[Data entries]
┄┄┄┄┄┄┄┄┄┄┄┄┄┄┄┄┄┄┄┄

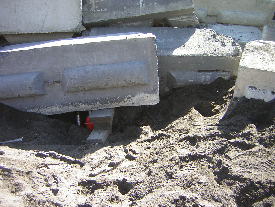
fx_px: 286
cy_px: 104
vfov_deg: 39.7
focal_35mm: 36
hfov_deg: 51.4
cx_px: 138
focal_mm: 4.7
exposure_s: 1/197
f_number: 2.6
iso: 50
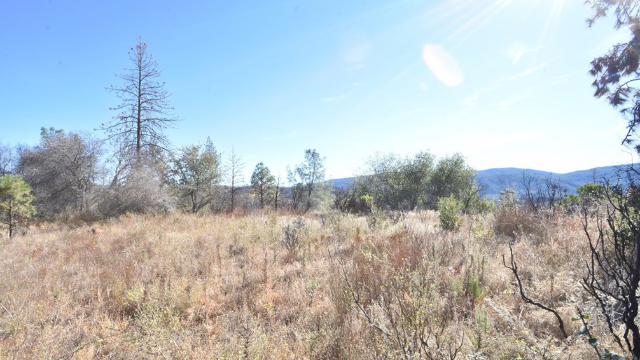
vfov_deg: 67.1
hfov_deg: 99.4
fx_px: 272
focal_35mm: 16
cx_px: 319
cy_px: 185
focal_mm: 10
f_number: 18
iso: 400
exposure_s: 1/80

┄┄┄┄┄┄┄┄┄┄┄┄┄┄┄┄┄┄┄┄

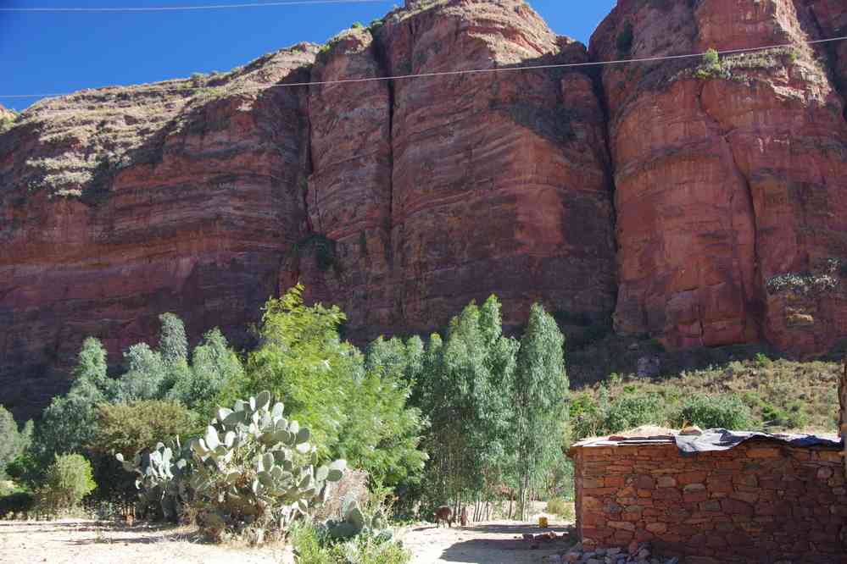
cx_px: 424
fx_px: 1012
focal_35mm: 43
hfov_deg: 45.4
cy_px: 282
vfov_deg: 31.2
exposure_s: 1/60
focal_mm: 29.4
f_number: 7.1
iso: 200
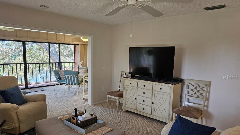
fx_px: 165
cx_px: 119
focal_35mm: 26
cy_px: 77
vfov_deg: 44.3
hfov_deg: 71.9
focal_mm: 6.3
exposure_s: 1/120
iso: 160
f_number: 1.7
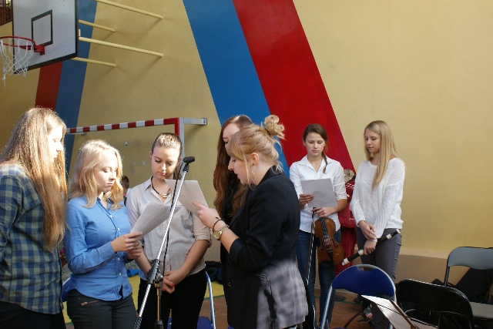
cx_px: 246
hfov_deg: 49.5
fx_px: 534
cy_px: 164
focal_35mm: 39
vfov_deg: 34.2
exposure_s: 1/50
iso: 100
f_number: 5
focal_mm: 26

┄┄┄┄┄┄┄┄┄┄┄┄┄┄┄┄┄┄┄┄

EXERCISE:
From the line containing "focal_35mm: 36" through the line containing "exposure_s: 1/80", copy every line above exactly, without pictures.

EXPECTED ANSWER:
focal_35mm: 36
hfov_deg: 51.4
cx_px: 138
focal_mm: 4.7
exposure_s: 1/197
f_number: 2.6
iso: 50
vfov_deg: 67.1
hfov_deg: 99.4
fx_px: 272
focal_35mm: 16
cx_px: 319
cy_px: 185
focal_mm: 10
f_number: 18
iso: 400
exposure_s: 1/80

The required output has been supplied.